When you have small children you have no room in your life for a sleep philosophy. Every second is sacred, so if you are cold, you pull up the covers, because you never know when a child might sneak into bed with you and steal those covers. If you have to pee, you get up and get it done as fast as possible because if your baby starts to cry and you have to hold him for a while to get him to go back to sleep, and you've been holding your pee for an hour already, well then, you're pretty much hosed.

keely said...

Yeah, I just sleep when and if I can. Babies change things.

Anonymous said...

Hey sac, are you angry?

Anonymous said...

Nope....just tired

Clint said...

my entire existence is spent in sleep or just on the very brink of it. my laid-back attitude is not the result of my worldview; rather, it is on account of the fact that i am constantly a blink and half away from a state of sleep. My sleep philosophy is not nearly so timid. It is always right there. I can play a rousing match of racquetball while guzzling a bottle of Jolt and sleep could be summoned complete a few moments after getting horizontal.
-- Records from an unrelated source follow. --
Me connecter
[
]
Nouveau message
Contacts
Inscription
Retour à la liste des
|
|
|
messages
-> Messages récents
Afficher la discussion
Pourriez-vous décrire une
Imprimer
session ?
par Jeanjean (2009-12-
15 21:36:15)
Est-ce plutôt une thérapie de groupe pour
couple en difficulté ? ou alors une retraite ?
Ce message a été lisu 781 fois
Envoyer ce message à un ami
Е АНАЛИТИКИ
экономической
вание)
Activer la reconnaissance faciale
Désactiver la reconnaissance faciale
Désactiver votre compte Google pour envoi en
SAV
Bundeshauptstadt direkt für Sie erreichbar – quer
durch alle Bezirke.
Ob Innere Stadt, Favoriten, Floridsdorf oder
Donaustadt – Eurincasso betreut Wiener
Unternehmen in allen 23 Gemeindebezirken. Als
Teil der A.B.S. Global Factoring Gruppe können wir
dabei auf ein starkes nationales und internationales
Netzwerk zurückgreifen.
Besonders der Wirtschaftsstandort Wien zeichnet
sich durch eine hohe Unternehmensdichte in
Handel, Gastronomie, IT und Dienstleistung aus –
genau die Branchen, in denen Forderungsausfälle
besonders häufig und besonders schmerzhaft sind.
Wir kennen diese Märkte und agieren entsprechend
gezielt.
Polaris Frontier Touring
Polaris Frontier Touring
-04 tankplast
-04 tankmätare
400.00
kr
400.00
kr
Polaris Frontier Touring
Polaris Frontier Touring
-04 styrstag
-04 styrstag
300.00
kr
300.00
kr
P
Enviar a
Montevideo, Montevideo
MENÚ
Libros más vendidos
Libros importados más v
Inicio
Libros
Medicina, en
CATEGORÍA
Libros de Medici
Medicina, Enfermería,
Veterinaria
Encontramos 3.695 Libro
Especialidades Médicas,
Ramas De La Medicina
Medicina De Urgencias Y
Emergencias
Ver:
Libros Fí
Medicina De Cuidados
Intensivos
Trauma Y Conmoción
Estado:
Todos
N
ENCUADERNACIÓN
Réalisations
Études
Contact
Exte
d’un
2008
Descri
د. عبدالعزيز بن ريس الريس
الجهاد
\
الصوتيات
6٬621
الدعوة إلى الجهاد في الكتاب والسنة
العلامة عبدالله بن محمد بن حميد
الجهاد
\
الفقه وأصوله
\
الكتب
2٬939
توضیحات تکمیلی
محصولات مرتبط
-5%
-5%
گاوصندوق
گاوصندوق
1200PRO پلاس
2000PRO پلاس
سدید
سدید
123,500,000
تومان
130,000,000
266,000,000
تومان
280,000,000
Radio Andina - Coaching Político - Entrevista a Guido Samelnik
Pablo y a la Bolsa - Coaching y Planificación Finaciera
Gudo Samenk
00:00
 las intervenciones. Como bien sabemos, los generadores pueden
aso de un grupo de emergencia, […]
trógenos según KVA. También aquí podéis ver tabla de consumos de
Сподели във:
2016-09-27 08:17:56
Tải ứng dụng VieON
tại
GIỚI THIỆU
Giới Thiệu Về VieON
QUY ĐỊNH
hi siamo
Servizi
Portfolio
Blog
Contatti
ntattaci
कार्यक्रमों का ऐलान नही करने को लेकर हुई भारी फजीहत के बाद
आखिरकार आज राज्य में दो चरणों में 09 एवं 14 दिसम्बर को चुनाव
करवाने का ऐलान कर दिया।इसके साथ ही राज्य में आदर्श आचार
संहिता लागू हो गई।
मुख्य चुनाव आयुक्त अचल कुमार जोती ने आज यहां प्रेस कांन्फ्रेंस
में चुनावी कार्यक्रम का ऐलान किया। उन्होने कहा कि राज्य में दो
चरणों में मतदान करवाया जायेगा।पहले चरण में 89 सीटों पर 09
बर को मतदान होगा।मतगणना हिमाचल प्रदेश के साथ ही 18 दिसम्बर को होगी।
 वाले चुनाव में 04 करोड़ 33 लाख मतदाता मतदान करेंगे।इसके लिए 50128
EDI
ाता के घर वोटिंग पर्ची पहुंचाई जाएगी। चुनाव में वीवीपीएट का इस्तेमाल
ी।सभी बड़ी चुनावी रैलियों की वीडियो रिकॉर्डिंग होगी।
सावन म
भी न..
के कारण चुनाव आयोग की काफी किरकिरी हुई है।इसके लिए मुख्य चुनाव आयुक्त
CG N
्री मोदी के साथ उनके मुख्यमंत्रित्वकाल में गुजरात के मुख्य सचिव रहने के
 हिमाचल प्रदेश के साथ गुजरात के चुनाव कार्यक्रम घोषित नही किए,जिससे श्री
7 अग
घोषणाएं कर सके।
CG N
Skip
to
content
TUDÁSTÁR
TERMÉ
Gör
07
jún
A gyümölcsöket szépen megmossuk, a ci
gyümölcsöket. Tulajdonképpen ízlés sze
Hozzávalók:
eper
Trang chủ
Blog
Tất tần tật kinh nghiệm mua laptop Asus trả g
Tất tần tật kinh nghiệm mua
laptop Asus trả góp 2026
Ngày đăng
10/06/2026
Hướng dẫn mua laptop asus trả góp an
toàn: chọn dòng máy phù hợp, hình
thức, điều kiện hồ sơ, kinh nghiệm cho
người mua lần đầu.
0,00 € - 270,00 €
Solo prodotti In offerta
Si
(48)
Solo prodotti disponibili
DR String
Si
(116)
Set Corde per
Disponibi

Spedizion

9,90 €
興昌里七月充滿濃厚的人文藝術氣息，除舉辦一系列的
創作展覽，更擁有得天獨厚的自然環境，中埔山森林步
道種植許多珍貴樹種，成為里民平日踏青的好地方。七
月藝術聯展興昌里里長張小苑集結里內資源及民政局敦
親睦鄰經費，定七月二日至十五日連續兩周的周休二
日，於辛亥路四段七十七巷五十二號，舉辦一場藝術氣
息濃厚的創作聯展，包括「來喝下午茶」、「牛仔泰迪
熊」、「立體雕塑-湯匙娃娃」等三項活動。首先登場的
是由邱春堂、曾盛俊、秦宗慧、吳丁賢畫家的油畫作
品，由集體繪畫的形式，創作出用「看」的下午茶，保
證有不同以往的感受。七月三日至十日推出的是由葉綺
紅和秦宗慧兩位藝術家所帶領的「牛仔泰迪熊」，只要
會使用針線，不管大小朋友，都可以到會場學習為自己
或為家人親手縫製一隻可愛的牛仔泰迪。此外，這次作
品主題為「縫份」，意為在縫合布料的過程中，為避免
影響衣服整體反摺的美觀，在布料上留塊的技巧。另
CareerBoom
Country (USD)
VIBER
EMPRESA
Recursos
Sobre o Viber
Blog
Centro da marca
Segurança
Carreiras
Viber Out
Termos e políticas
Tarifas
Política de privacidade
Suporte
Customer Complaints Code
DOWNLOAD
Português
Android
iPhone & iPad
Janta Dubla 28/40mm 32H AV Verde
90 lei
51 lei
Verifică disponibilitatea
You and Doug... I can't comprehend your sleep issues. And, frankly, they scare the peeping beepers out of me.

corbs said...

personally, i love the subtle reference to Pizza Shuttle as a corporate juggernaut. Beautiful.

Anonymous said...

My view of the matter is that the bare fact of being awake, by definition and for whatever cause, implies that I'm not yet tired enough to go to sleep.

Accordingly, 'trying to go to sleep' or 'wanting to go to sleep' are contradictory ideas: if I really needed to sleep that badly, neither my snoring roommate nor a cold room nor the overhead lights could keep me awake. Should they succeed in doing so, the necessary conclusion is that I'm not yet very tired, so I get up and read, or bake, or set things on fire, or what have you.